A habeas corpus petition allows those who have been detained to challenge the legality of their imprisonment before a court.
A three-judge panel of the D.C. Circuit Court, including Millet, was hearing an appeal brought by the Trump administration seeking to overturn a temporary restraining order issued by U.S. District Judge James Boasberg last week.

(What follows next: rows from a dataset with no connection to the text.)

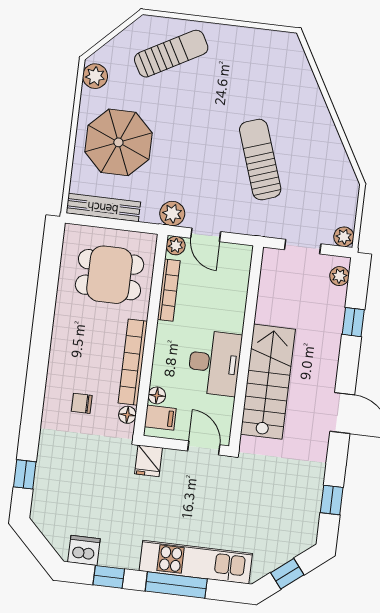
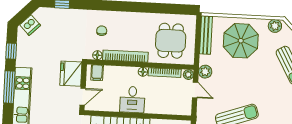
door: (206, 235) -> (195, 90), swing flipped
desk: (214, 363) -> (132, 100), width x0.73
floor lamp: (157, 395) -> (143, 72), moved
fridge: (148, 461) -> (71, 74), width x1.88, depth x1.34
dishwasher: (84, 550) -> (30, 25), moved, turned 45

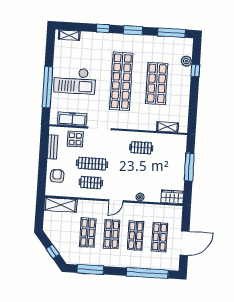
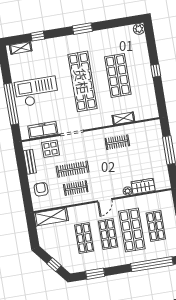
window: (103, 28) -> (38, 36), moved
window: (171, 33) -> (121, 22), removed
plant: (186, 61) -> (139, 29), moved
window: (195, 71) -> (156, 71), moved
checkout: (75, 81) -> (37, 92), turned 180
shelving: (167, 127) -> (123, 118), moved
wardrobe: (172, 197) -> (143, 186), moved
shop shelf: (136, 236) -> (132, 230), width x1.43, depth x1.36
window: (90, 269) -> (95, 274), width x0.69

He blocked the use of the Alien Enemies Act to deport the alleged Tren de Aragua members.
In fact, Boasberg had ordered planes carrying the alleged gang members to be turned around.
The Trump administration responded by saying the judge’s order was not binding until it was in written form, and by then all three planes in question had left the U.S. airspace.
In addition to Millet, the three-judge circuit panel reviewing the matter included Judge Justin Walker, whom Trump appointed in 2020, and Judge Karen LeCraft Henderson, appointed to the bench by Republican President George H.W. Bush in 1990, according to the AP.
The outlet said that Walker appeared more open to the administration’s argument, based on his questioning, while Henderson remained quiet during the roughly two-hour hearing.
The New York Post reported, “Five migrants flown to El Salvador have sued the Trump administration over the deportation effort and are being repped by the American Civil Liberties Union, which defended Boasberg’s temporary restraining order during the Monday appeals hearing.”